Alexandru Vaida Voevod’s political career had a promising start: from a young Transylvanian unionist he became the first head of government of Greater Romania. But, over time, the way of doing politics in Bucharest perverted his methods and in the latter part of his life he made some questionable choices, such as associating with King Carol II of Romania. His luck was that he made no capital sins- not even in the eyes of the Communists.
1907, Budapest. Count Apponyi, Minister of Education in the Hungarian Government, prepares a set of laws that would have led to the Magyarization of primary schools not only in Transylvania, but in other territories administered by the Crown of Saint Stephen. The young Romanian deputy, Alexandru Vaida Voevod, elected in the Chamber of Deputies only one year prior, opposed Apponyi’s discriminatory laws, which he “fought not only from a national point of view, but also from a democratic and social one, because they weren’t aimed at raising the cultural level, but in order to frustrate non-Hungarian citizens in their endeavour for cultural uplifting, in order to benefit in the free competition for existence of the same possibilities as the sons of the urban privileged classes”, as Vaida Voevod noted in his Memorii.
A young man from Olpret at the gates of Budapest
It was February 27, 1872, when Alexandru was born in the family of Dionisie Vaida and Anna Bohățiel, the daughter of Alexandru Bohățiel, a participant of the 1848 revolution. One year later, his brother, Ioan Vaida was born. But Ana suffered from puerperal fever and she could not be saved by any of the doctors brought from Cluj.
Even with all of his grieving Dionosie still had to take care of the two boys. Of course, with a little help. Dionisie Vaida was not just a peasant from Olpret [today, Bobâlna]. He was the heir of an old and wealthy family- one of the few Romanians in Transylvania with such a situation- who was related on his mother’s side with the Boer family. Besides, Dionisie was an active supporter of the emancipation of Transylvanian Romanians and he was a famous person in Cluj.
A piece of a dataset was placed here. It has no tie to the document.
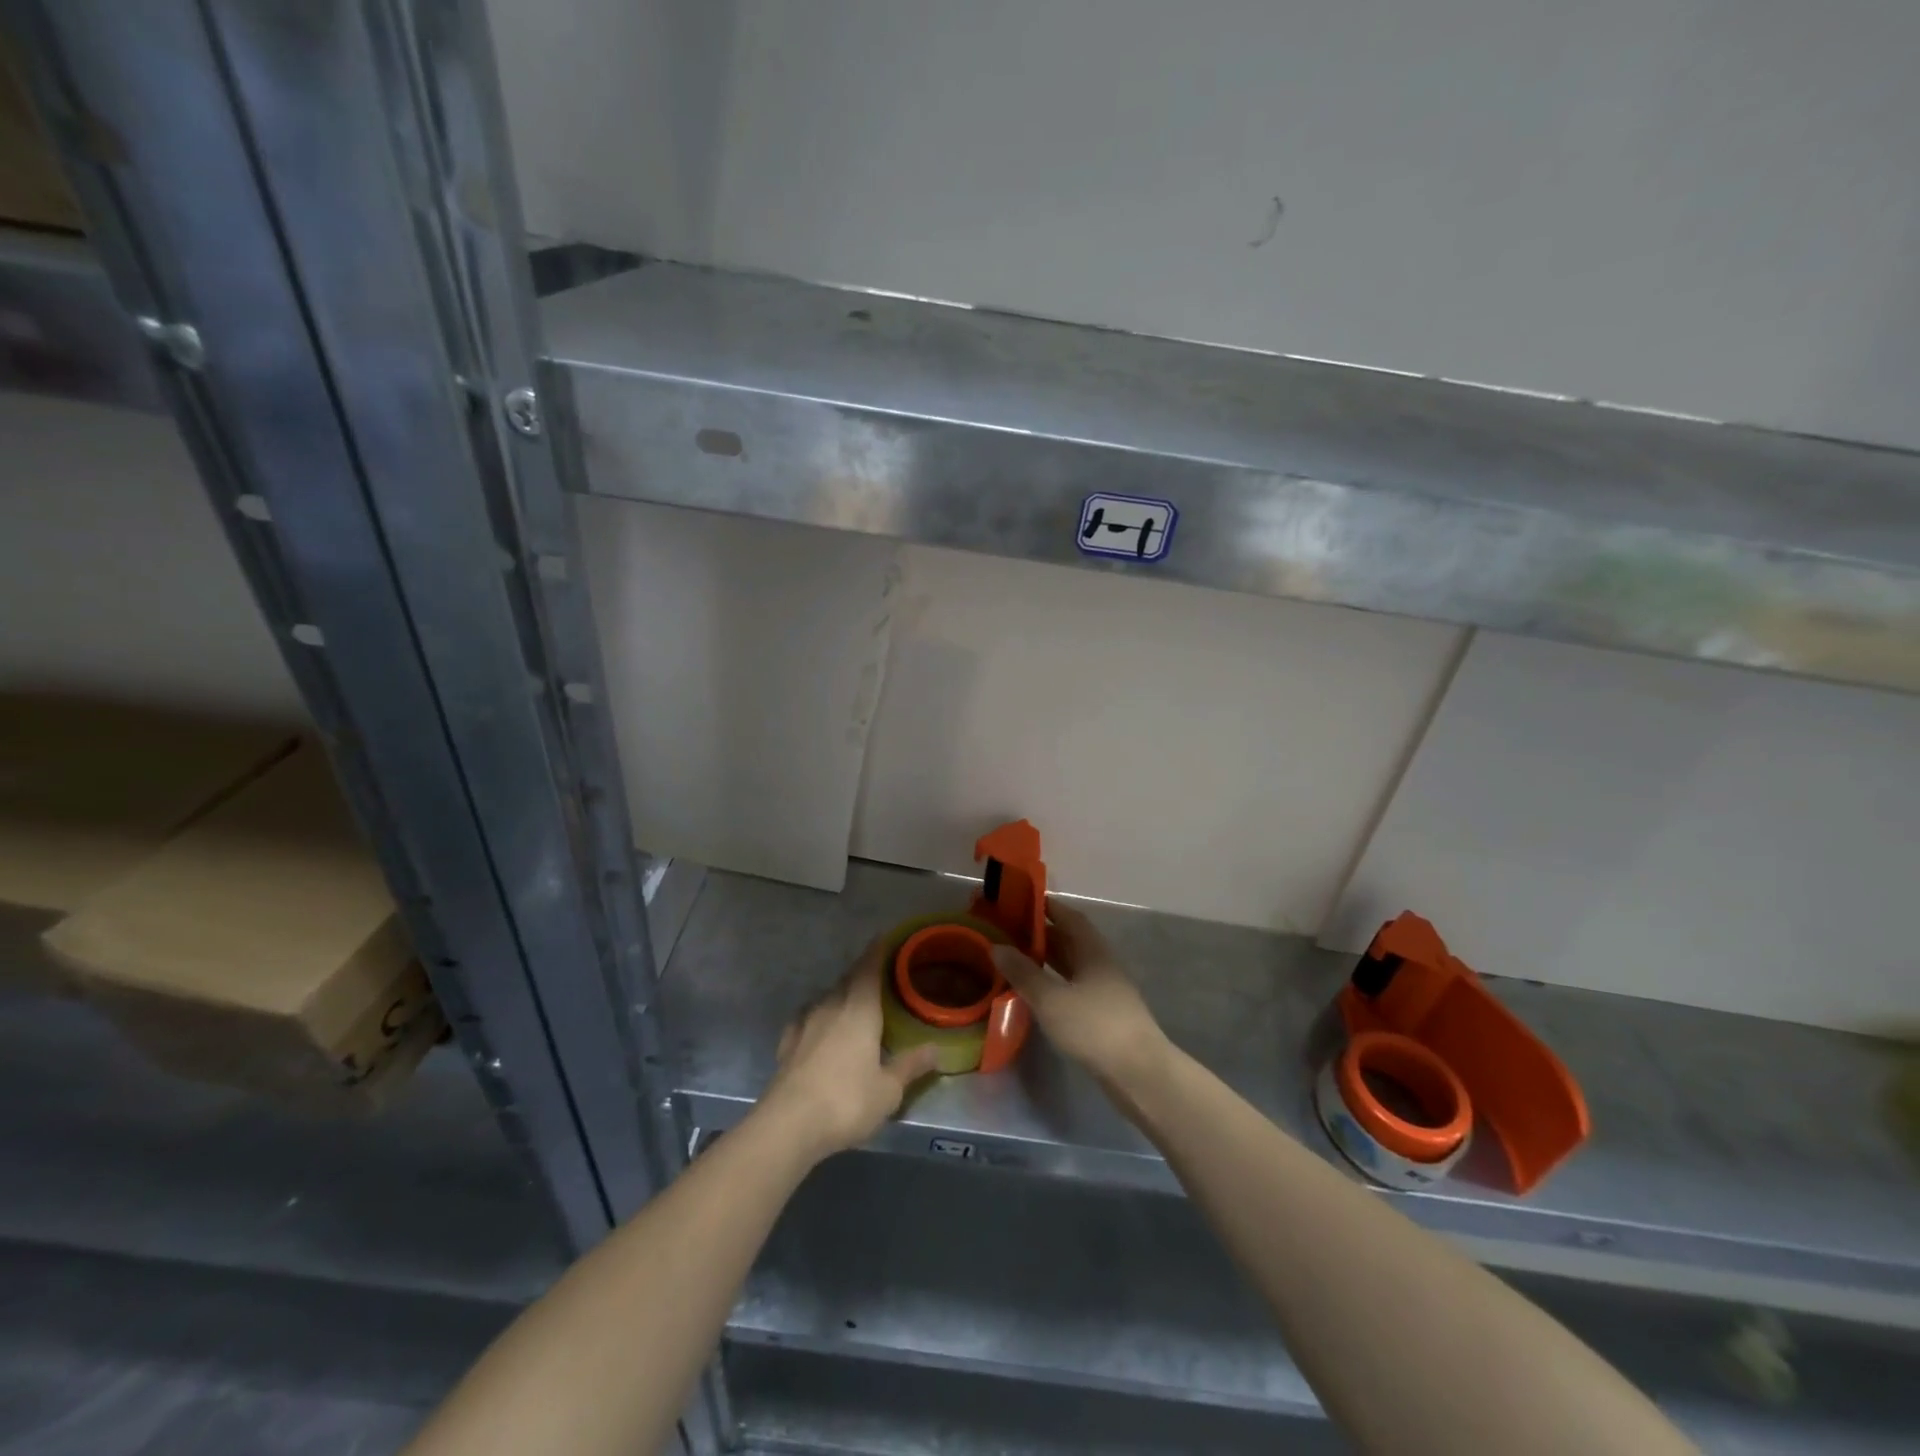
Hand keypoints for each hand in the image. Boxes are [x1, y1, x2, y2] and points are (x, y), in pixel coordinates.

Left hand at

Dionisie took care of the boys’ education as he knew best. First, he sent them to a unitary school in Cluj and for high school they went to Bistrița. Although they spoke Romanian and Hungarian, Dionisie thought it would be better to send them to a German gymnasium. “After passing through the hardships of learning the Hungarian language, I was met by the mysteries of Goethe’s language. From «tatik, tetik» to «der, die, das». I did not speak a speck of German” the former politician wrote. But he learned it and was in the top four of his class, and his father was satisfied.
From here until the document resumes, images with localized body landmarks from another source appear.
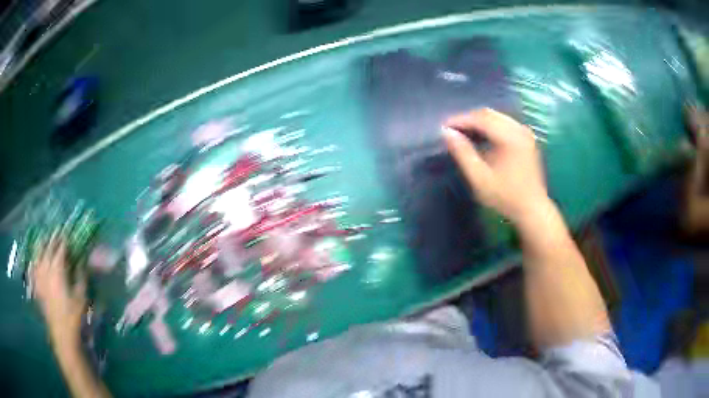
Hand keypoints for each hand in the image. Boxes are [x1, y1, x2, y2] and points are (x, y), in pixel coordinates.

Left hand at [32, 238, 85, 343]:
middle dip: (52, 240)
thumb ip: (81, 277)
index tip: (66, 234)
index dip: (63, 241)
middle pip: (47, 250)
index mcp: (58, 271)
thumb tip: (81, 262)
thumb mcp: (81, 297)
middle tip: (56, 233)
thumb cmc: (74, 316)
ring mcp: (40, 279)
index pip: (60, 250)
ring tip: (43, 241)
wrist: (63, 335)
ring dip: (41, 248)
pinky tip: (34, 262)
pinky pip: (33, 271)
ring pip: (38, 257)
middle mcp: (46, 270)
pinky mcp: (38, 289)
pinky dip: (34, 264)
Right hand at [443, 108, 548, 223]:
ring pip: (497, 117)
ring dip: (479, 122)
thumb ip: (462, 153)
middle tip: (452, 130)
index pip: (480, 118)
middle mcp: (519, 129)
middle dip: (469, 119)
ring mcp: (525, 133)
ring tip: (463, 133)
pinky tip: (481, 137)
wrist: (532, 210)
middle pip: (489, 114)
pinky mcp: (527, 139)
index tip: (443, 127)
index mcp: (509, 137)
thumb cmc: (505, 197)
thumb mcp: (479, 178)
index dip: (460, 120)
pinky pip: (505, 123)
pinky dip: (490, 126)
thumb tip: (446, 133)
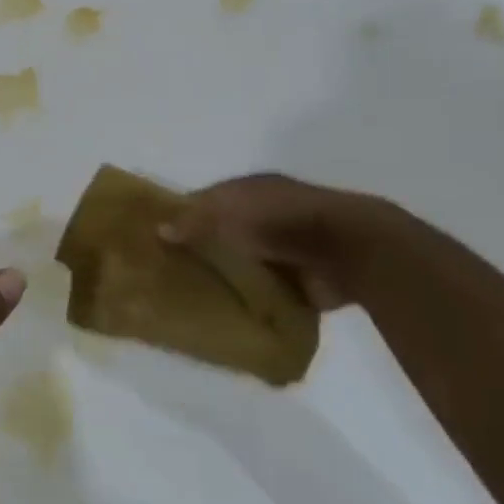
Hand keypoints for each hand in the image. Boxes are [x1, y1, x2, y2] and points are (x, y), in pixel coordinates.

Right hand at [159, 173, 388, 311]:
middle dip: (201, 249)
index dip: (182, 216)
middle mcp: (266, 216)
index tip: (156, 237)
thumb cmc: (279, 219)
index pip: (207, 201)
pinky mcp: (299, 282)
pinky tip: (224, 313)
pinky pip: (264, 292)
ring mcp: (284, 250)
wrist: (347, 250)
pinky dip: (249, 301)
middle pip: (223, 233)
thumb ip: (192, 220)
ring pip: (243, 263)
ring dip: (225, 276)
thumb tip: (158, 230)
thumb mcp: (226, 211)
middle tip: (168, 270)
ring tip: (191, 296)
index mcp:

Education at the German school was strict and it involved corporal punishment. “«Stretch out your palm» and the teacher’s cane would hit once or twice or more the palm of the offender. He would either bend over the chair down and would hit him over the rear with the Spanish reed cane” notes Vaida Voevod in his memoirs. It was an unpleasant business and a habit that Dionisie did not tolerate. However, one-time Alexandru threw an apple to a fellow pupil. The censor marked him on the blackboard. Revolted, Alexandru protested. The censor added a cross over his name. Alexandru continued with a series of insults in German, few, because he didn’t know too many. The censor continued to mark crosses. When the teacher came into the classroom and read his name on the blackboard, he ran out of the classroom. He explained to his father what had happened, and he went to talk with the school principal. The result delighted the young Vaida: he was not subjected to corporal punishment, and he was taken out of singing class, where the incident had occurred.
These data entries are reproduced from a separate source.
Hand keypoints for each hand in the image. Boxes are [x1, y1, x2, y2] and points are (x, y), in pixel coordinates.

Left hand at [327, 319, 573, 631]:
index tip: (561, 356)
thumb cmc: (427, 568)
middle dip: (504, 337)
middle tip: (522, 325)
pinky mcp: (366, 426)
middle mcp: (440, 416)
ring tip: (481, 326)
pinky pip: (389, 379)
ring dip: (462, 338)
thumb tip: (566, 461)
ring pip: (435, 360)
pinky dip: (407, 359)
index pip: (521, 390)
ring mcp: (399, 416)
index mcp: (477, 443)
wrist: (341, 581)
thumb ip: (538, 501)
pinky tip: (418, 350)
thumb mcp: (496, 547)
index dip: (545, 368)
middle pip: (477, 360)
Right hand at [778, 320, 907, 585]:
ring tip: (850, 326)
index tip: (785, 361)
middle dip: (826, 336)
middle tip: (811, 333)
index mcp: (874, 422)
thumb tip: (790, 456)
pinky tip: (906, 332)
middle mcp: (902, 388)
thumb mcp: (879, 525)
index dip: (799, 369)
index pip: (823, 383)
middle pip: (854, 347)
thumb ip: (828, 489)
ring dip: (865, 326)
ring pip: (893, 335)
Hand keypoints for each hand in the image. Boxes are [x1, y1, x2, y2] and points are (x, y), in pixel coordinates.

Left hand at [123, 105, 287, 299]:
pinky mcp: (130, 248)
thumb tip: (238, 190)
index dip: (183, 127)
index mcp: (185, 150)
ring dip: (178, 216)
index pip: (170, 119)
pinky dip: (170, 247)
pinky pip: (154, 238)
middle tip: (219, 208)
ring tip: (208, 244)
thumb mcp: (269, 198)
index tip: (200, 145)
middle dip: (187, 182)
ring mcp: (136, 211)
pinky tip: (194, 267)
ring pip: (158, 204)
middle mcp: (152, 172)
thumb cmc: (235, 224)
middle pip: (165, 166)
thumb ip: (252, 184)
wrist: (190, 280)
Equality, fraternity, animosity
Alexandru and Ioan, being almost the same age, spent their childhood together and studied in the same schools- after the Saxon school in Bistrița, they attended for a period a Romanian school in Brașov. “Between us there was this traditional sense of brotherhood. If one of us bought candies, cherries, etc., it would be split down the middle: one for you, one for me, until it was all finished in good order. The frequent but insignificant quarrels and controversies were childish, for example, I spat out, with a loud sound, the cherry pips. Ioan was a stranger to this artistic invention. He threw the pips with his hand. I insisted for him to imitate my method, but he refused. Ioan sneezed clumsily like a cat, I like a trumpet. John, refractory, refused to accept as aesthetic the sound that I usually caused” wrote Alexandru Vaida Voevod.